*INSTRUCTION A*:
Copy the entries word for word, starting at the line with "genus: Chaetogastra" and continuing through the end of the entries, with both ends included.

*PASSAGE PROVIDED*:
As to your other Q about having to reboot, for your future reference...

/etc/init.d/pure-ftpd zap will reset the flag which is telling the init.d script that it's already running.

what's happening is that the server starts as far as the init script is concerned, and so the PID is saved. Then the server is stopping because of the config error. Unfortunately, the init script doesn't know that coz it's already finished. when you issue your stop, the init script looks for a process of the PID it found, and of course it's not running, so the stop fails. The zap fixes this.

----------

## Gentree

Ahh , many thanks . I'd realised in principal that is would be a flag getting set somewhere but did not know where to look or what to do about it.

Surely something a bit more together than that can be done? That's OK as a lash up to test a bit of code, but I am shocked all my runlevels are based on such an elementary and flakey method.  :Shocked: 

If the process fails , presumably it must exit with an error code . The presence or not of the pid should be based on a result of starting the demon, not on the intention to do it some time soon and hope it works.

This is sad! :Mad: 

----------

## tutaepaki

It seems to work better for some daemons than others. It looks to me like some daemons pass a successful start back to exec, (or however the init scripts start the new process) before they've checked their config file. Others check their config 1st and so the init script knows it's failed to start.

----------

## UberLord

 *tutaepaki wrote:*   

> It seems to work better for some daemons than others. It looks to me like some daemons pass a successful start back to exec, (or however the init scripts start the new process) before they've checked their config file. Others check their config 1st and so the init script knows it's failed to start.

 

We've already taken that into account and you can see that working code in baselayout-1.12.0-alpha2.

However, there are a few parts of that release that are very very buggy (but not the start-stop-daemon wrapper which hasn't been changed since then and works like a charm on all my boxes with a few deliberately b0rked configs  :Smile: 

----------

*INSTRUCTION B*:
According to the forum thread, which command resets the flag that tells the init.d script the server is already running?

*DATA IN THIS EXERCISE*:
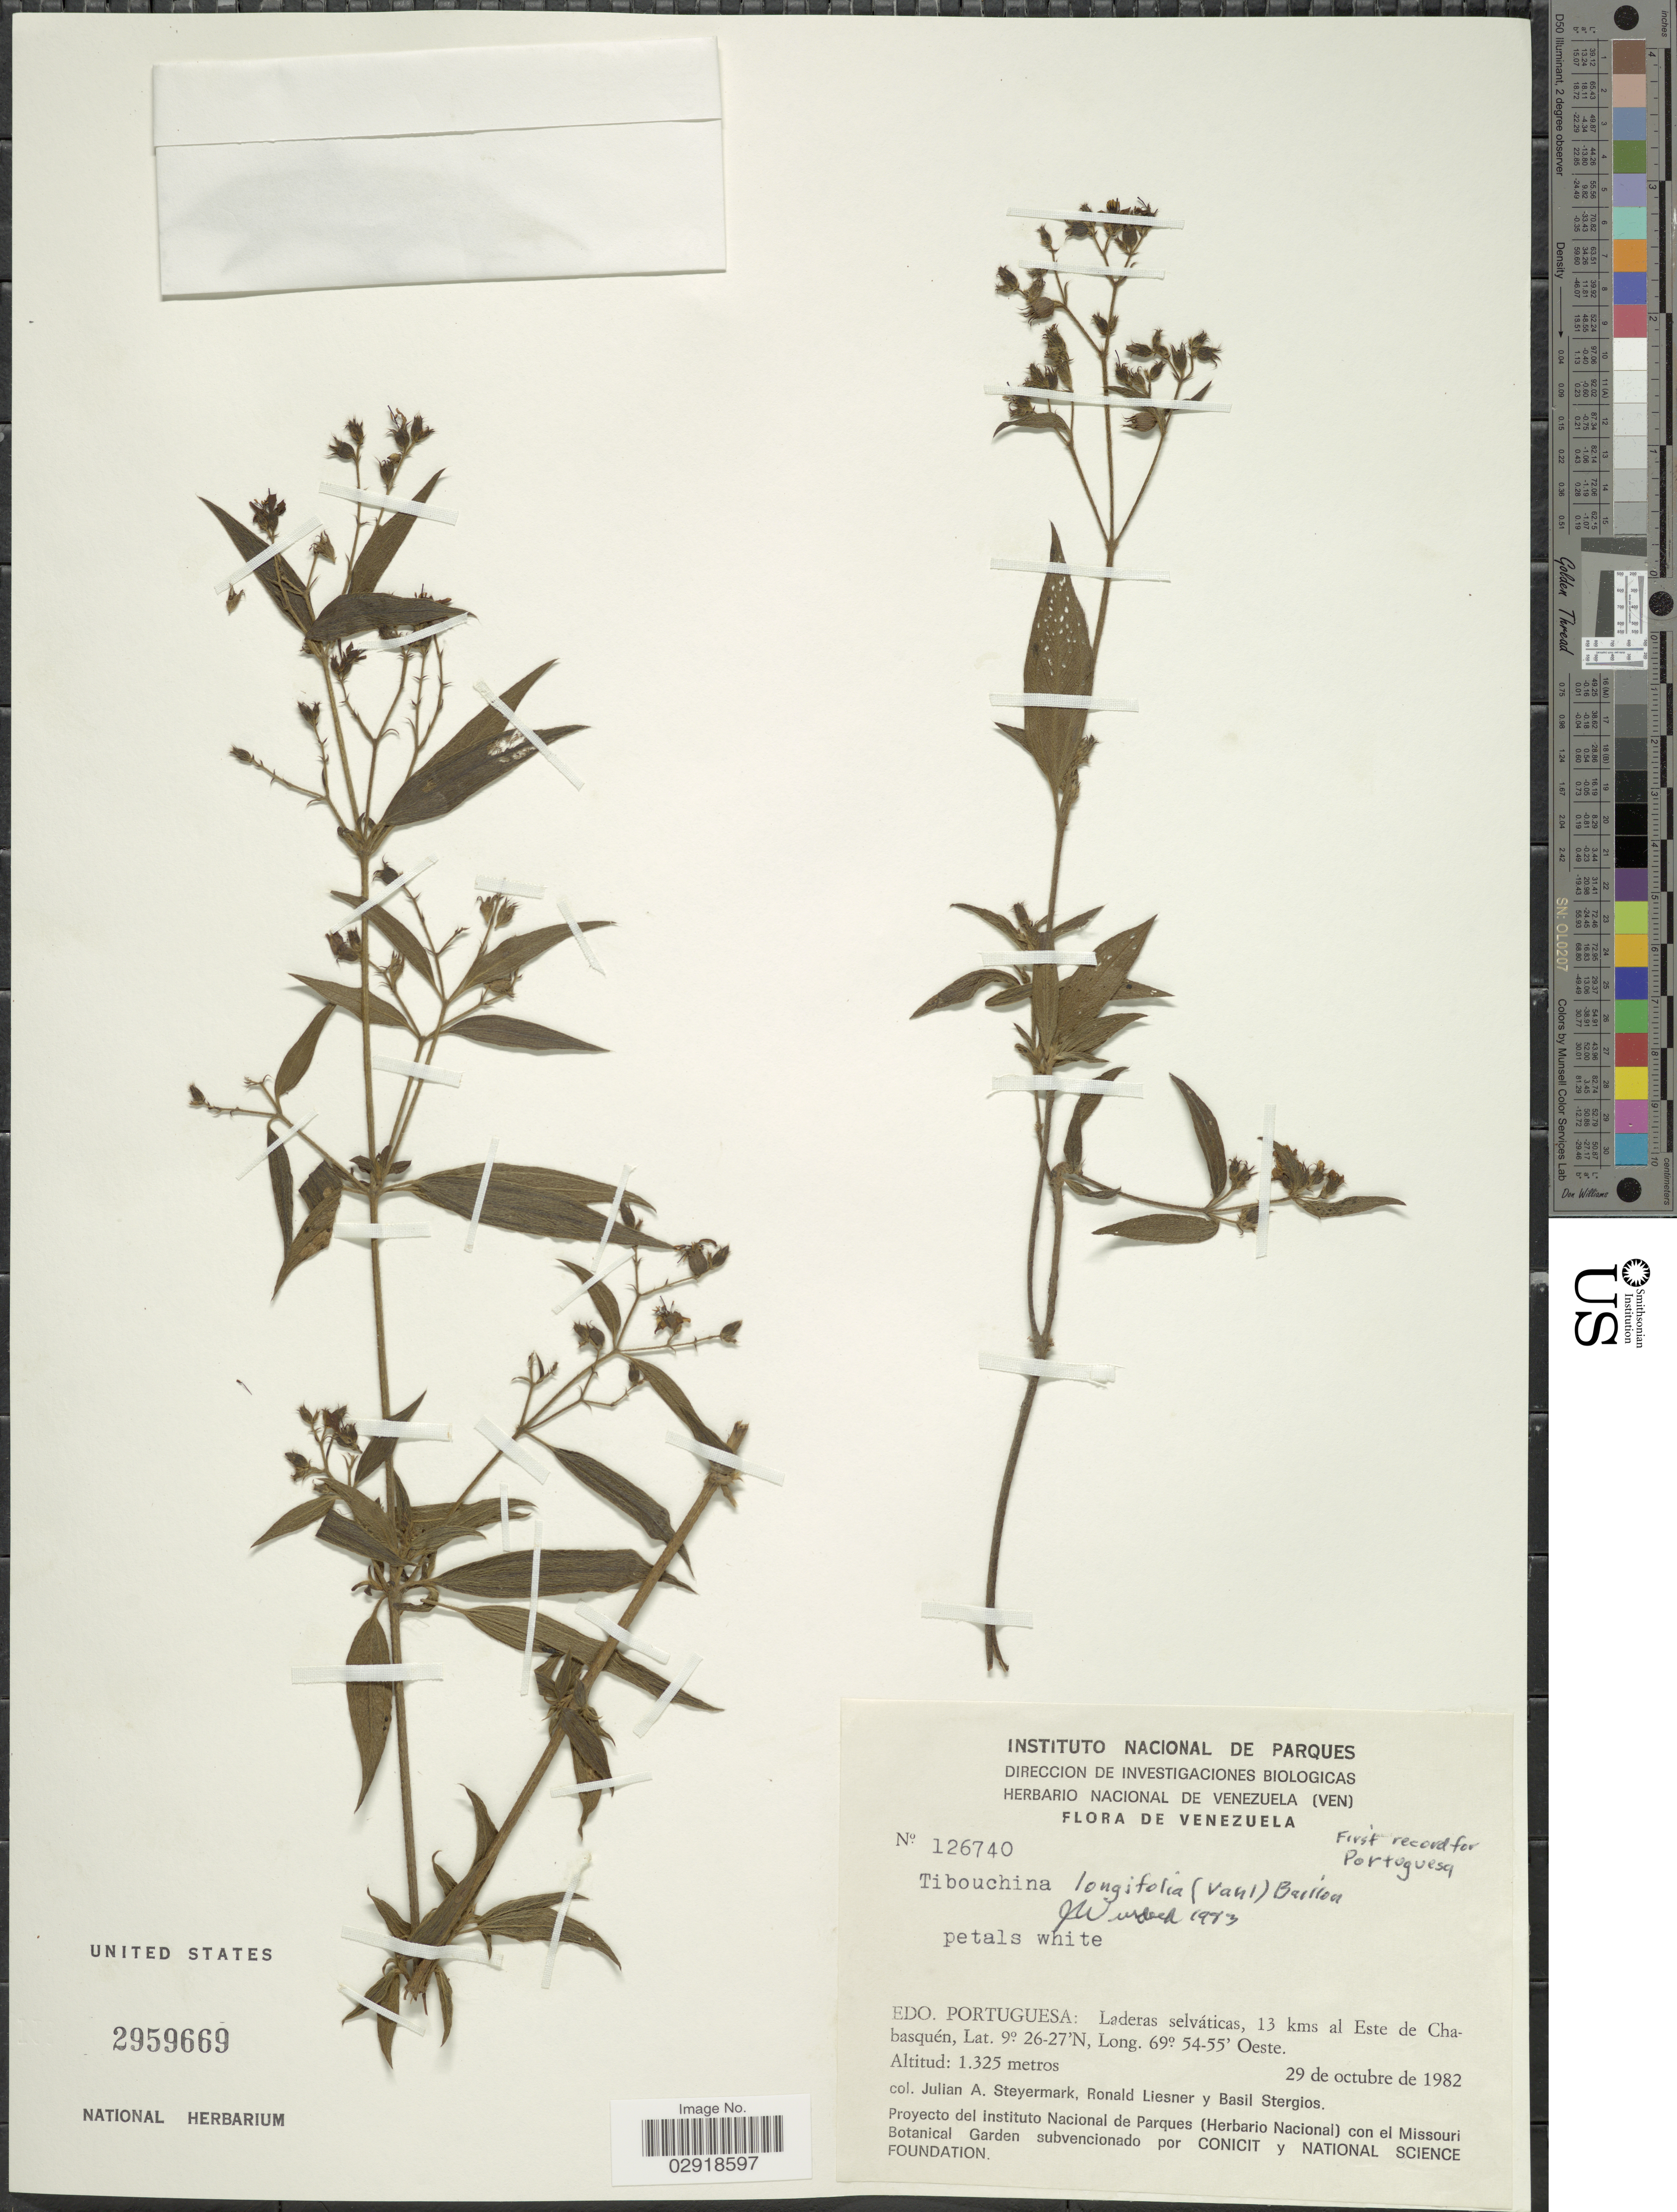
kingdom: Plantae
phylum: Tracheophyta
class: Magnoliopsida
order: Myrtales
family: Melastomataceae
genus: Chaetogastra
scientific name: Chaetogastra longifolia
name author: (Vahl) DC.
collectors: J. Steyermark, R. L. Liesner & B. G. Stergios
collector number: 126740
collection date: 1982-10-29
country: Venezuela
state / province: Portuguesa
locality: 13 km E of Chabasquen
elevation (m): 1325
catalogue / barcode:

*EXERCISE SOLUTION A*:
genus: Chaetogastra
scientific name: Chaetogastra longifolia
name author: (Vahl) DC.
collectors: J. Steyermark, R. L. Liesner & B. G. Stergios
collector number: 126740
collection date: 1982-10-29
country: Venezuela
state / province: Portuguesa
locality: 13 km E of Chabasquen
elevation (m): 1325
catalogue / barcode:

*EXERCISE SOLUTION B*:
/etc/init.d/pure-ftpd zap